TASK DESCRIPTION: Reproduce every line of the records below verbatim, keeping the original line breaks and order.
[EXERCISE DATA Boundary: Start]
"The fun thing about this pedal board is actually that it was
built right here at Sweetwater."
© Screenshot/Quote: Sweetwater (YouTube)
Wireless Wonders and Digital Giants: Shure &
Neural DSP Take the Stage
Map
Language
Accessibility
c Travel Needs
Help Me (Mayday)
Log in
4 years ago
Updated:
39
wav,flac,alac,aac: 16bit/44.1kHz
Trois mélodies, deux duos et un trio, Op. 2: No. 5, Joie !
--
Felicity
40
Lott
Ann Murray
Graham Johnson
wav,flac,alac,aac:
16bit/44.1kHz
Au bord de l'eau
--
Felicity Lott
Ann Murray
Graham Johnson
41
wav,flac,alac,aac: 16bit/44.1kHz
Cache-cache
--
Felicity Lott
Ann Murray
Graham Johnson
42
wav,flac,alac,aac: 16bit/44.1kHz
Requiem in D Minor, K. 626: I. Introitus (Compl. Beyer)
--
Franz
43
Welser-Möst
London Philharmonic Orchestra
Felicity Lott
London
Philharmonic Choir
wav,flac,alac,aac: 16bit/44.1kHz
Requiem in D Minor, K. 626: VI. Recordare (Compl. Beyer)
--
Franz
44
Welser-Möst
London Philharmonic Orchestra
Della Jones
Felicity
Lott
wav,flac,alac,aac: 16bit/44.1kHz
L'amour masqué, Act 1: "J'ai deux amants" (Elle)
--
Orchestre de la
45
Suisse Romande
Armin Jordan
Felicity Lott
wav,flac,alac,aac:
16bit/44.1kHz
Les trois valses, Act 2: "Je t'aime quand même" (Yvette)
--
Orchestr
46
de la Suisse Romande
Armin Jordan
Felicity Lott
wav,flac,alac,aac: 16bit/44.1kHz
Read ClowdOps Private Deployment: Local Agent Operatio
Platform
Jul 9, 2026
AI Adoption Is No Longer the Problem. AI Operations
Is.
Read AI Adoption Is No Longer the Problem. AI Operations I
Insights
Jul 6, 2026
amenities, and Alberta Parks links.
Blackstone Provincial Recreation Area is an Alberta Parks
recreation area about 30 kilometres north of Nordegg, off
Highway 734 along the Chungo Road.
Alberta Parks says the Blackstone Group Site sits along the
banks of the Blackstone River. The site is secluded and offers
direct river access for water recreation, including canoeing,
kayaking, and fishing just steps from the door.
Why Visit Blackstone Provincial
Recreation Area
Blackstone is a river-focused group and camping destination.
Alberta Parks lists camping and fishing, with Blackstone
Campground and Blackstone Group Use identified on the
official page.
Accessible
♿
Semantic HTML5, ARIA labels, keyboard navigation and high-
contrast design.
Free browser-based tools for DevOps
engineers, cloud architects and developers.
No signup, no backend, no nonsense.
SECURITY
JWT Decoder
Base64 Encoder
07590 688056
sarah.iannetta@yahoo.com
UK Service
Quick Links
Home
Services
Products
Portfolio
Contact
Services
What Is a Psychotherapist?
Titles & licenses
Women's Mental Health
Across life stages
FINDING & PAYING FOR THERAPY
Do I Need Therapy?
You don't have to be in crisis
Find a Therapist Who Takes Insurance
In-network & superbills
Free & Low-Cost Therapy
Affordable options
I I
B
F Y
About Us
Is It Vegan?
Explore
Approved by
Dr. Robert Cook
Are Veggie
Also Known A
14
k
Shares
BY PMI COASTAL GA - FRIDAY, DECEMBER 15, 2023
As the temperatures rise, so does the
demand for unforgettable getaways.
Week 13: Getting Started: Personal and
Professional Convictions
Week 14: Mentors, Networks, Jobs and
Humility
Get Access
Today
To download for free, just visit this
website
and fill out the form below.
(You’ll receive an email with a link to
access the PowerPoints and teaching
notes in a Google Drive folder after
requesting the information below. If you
[EXERCISE DATA Boundary: End]
EXERCISE SOLUTION:
"The fun thing about this pedal board is actually that it was
built right here at Sweetwater."
© Screenshot/Quote: Sweetwater (YouTube)
Wireless Wonders and Digital Giants: Shure &
Neural DSP Take the Stage
Map
Language
Accessibility
c Travel Needs
Help Me (Mayday)
Log in
4 years ago
Updated:
39
wav,flac,alac,aac: 16bit/44.1kHz
Trois mélodies, deux duos et un trio, Op. 2: No. 5, Joie !
--
Felicity
40
Lott
Ann Murray
Graham Johnson
wav,flac,alac,aac:
16bit/44.1kHz
Au bord de l'eau
--
Felicity Lott
Ann Murray
Graham Johnson
41
wav,flac,alac,aac: 16bit/44.1kHz
Cache-cache
--
Felicity Lott
Ann Murray
Graham Johnson
42
wav,flac,alac,aac: 16bit/44.1kHz
Requiem in D Minor, K. 626: I. Introitus (Compl. Beyer)
--
Franz
43
Welser-Möst
London Philharmonic Orchestra
Felicity Lott
London
Philharmonic Choir
wav,flac,alac,aac: 16bit/44.1kHz
Requiem in D Minor, K. 626: VI. Recordare (Compl. Beyer)
--
Franz
44
Welser-Möst
London Philharmonic Orchestra
Della Jones
Felicity
Lott
wav,flac,alac,aac: 16bit/44.1kHz
L'amour masqué, Act 1: "J'ai deux amants" (Elle)
--
Orchestre de la
45
Suisse Romande
Armin Jordan
Felicity Lott
wav,flac,alac,aac:
16bit/44.1kHz
Les trois valses, Act 2: "Je t'aime quand même" (Yvette)
--
Orchestr
46
de la Suisse Romande
Armin Jordan
Felicity Lott
wav,flac,alac,aac: 16bit/44.1kHz
Read ClowdOps Private Deployment: Local Agent Operatio
Platform
Jul 9, 2026
AI Adoption Is No Longer the Problem. AI Operations
Is.
Read AI Adoption Is No Longer the Problem. AI Operations I
Insights
Jul 6, 2026
amenities, and Alberta Parks links.
Blackstone Provincial Recreation Area is an Alberta Parks
recreation area about 30 kilometres north of Nordegg, off
Highway 734 along the Chungo Road.
Alberta Parks says the Blackstone Group Site sits along the
banks of the Blackstone River. The site is secluded and offers
direct river access for water recreation, including canoeing,
kayaking, and fishing just steps from the door.
Why Visit Blackstone Provincial
Recreation Area
Blackstone is a river-focused group and camping destination.
Alberta Parks lists camping and fishing, with Blackstone
Campground and Blackstone Group Use identified on the
official page.
Accessible
♿
Semantic HTML5, ARIA labels, keyboard navigation and high-
contrast design.
Free browser-based tools for DevOps
engineers, cloud architects and developers.
No signup, no backend, no nonsense.
SECURITY
JWT Decoder
Base64 Encoder
07590 688056
sarah.iannetta@yahoo.com
UK Service
Quick Links
Home
Services
Products
Portfolio
Contact
Services
What Is a Psychotherapist?
Titles & licenses
Women's Mental Health
Across life stages
FINDING & PAYING FOR THERAPY
Do I Need Therapy?
You don't have to be in crisis
Find a Therapist Who Takes Insurance
In-network & superbills
Free & Low-Cost Therapy
Affordable options
I I
B
F Y
About Us
Is It Vegan?
Explore
Approved by
Dr. Robert Cook
Are Veggie
Also Known A
14
k
Shares
BY PMI COASTAL GA - FRIDAY, DECEMBER 15, 2023
As the temperatures rise, so does the
demand for unforgettable getaways.
Week 13: Getting Started: Personal and
Professional Convictions
Week 14: Mentors, Networks, Jobs and
Humility
Get Access
Today
To download for free, just visit this
website
and fill out the form below.
(You’ll receive an email with a link to
access the PowerPoints and teaching
notes in a Google Drive folder after
requesting the information below. If you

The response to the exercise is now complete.